I had my dolly ready. “I shouldn’t, sir,” I said. “I’ve got a schedule and better keep it.”
“Grab that pitcher out of the fridge before you sit down. I made us some Kool-Aid. It’s good.”
I opened his refrigerator. Except for the Tupperware pitcher, it was empty. Nothing. I put the pitcher on the table. “I really have to go,” I said. “I’ll be late.
Gil lifted the container of Kool-Aid and raised it into a jittery hover above the two plastic glasses. There was going to be an accident. His hands were covered with purple scabs. I took the pitcher from him and filled the glasses.
“Sit down,” he said. “I’m glad you’re here, young fella.” When I didn’t move he said, “Really. Nadine said you were a good-looking kid.” He smiled, and leaning on both hands, he sat hard into the kitchen chair. “This is your last stop today. Have a snack.”

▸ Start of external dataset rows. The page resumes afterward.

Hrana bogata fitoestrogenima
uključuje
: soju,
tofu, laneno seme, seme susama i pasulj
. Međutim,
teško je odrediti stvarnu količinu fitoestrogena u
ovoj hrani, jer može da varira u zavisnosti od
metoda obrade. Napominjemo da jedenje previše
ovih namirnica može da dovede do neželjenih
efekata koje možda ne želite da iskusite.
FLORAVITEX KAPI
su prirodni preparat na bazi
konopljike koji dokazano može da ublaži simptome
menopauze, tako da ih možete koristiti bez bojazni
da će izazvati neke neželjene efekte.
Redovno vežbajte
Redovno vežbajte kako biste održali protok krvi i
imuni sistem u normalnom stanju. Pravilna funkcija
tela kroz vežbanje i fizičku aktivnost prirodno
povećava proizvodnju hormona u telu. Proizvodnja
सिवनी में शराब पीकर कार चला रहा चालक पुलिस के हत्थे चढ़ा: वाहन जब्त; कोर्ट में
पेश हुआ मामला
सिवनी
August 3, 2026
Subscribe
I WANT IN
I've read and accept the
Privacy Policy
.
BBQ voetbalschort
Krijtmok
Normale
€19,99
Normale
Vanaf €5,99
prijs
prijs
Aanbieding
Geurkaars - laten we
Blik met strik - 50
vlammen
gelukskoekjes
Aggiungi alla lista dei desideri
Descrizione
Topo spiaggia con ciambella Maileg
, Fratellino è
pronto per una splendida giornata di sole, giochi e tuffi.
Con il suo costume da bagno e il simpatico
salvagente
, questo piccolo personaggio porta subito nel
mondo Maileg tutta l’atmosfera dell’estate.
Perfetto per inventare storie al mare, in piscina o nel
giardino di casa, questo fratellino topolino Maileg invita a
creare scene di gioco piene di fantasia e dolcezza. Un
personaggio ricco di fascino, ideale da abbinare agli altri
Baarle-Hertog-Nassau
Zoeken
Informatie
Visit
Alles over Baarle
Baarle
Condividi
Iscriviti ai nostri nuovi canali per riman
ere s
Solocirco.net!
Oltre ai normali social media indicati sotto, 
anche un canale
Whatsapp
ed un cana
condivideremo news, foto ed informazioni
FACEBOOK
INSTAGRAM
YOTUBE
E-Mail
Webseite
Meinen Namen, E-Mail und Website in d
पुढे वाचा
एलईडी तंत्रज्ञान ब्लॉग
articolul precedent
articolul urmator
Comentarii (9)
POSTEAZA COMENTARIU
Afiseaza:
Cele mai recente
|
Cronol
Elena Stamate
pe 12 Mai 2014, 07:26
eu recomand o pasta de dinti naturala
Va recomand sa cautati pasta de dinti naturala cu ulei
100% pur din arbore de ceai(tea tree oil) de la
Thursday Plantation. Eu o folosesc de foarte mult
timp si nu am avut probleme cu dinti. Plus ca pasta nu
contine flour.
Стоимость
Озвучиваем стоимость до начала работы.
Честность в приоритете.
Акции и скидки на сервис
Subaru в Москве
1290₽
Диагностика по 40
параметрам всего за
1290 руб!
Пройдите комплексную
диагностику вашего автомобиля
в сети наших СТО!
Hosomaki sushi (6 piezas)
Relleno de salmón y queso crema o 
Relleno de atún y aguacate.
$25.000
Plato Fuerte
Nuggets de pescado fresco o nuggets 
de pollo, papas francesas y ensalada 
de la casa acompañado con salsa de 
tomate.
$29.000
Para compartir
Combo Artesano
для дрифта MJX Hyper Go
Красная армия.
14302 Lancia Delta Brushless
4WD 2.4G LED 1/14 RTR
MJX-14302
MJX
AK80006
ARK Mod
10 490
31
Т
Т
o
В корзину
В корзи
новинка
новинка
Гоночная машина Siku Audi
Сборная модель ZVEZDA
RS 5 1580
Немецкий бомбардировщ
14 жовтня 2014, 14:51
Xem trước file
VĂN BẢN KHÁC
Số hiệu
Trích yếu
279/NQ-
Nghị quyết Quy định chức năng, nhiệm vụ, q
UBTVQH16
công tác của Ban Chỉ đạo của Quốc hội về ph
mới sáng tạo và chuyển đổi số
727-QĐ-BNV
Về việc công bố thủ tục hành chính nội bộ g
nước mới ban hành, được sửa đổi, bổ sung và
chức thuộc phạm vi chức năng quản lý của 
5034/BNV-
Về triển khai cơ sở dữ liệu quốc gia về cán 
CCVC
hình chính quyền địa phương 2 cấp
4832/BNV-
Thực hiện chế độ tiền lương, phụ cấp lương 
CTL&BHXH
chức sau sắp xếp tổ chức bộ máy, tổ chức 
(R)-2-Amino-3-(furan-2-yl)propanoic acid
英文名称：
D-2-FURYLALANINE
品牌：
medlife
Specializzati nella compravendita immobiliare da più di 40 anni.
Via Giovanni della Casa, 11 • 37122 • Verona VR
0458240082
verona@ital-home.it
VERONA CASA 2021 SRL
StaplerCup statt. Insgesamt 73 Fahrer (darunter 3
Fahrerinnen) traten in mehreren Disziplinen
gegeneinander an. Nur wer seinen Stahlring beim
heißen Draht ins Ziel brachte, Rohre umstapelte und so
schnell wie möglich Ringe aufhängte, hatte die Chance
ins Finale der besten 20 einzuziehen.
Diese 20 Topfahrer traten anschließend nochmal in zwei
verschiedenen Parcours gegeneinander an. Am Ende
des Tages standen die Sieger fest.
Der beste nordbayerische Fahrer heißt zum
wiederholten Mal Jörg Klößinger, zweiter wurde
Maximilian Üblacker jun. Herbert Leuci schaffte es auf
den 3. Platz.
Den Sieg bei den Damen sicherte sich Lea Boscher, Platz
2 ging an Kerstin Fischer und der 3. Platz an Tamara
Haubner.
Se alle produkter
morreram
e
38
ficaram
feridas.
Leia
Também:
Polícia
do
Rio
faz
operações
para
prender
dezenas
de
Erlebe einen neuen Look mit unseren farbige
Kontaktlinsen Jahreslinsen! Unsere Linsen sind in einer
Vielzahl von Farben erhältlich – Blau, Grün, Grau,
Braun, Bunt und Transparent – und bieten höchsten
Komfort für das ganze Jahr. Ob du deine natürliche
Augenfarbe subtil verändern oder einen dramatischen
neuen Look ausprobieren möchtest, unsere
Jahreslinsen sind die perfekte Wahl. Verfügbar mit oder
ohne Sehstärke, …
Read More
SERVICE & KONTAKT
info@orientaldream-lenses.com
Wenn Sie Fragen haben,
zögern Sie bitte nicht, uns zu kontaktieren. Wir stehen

So began my visits with old Gil Benson. He was my last delivery every fourth day that summer, and as far as could tell, I was the only one to visit his wretched house. On one occasion I placed one of the Oreos he gave me on the corner of my chair as I left and it was right there next time when I returned. Our visits became little three-part dramas: my arrival and the bustle of intrusion; the snack and his monologue; his hysteria and weeping.
The first time he reached for my wrist across the table as I was standing to get up, it scared me. Things had been going fine. He’d told me stories in an urgent voice, one story spilling into the other without a seam, because he didn’t want me to interrupt. I had I’ve got to go all over my face, but he wouldn’t read it. He spoke as if placing each word in the record, as if I were going to write it all down when I got home. It always started with a story of long ago, an airplane, a homemade repair, an emergency landing, a special cargo, an odd coincidence, each part told with pride, but his voice would gradually change, slide into a kind of whine as he began an escalating series of complaints about his doctors, the insurance, his children—naming each of the four and relating their indifference, petty greed, or cruelty. I nodded through all of this: I’ve got to go. He leaned forward and picked at the back of his hands. When he tired after forty minutes, I’d slide my chair back and he’d grab my wrist. By then I could understand his children pushing him away and moving out of state. I wanted out. But I’d stand—while he still held me—and say, “That’s interesting. Save some of these cookies for next time.” And then I’d move to the door, hurrying the dolly, but never fast enough to escape. Crying softly and carrying his little walker bottle of oxygen, he’d see me to the door and then out into the numbing heat to the big white pickup. He’d continue his monologue while I chained the old tank in the back and while I climbed in the cab and started the engine and then while I’d start to pull away. I cannot describe how despicable I felt doing that, gradually moving away from old Gil on that dirt lane, and when I hit the corner and turned west for the shop, I tromped it: forty-five, fifty, fifty-five, raising a thick red dust train along what would someday be Chandler Boulevard.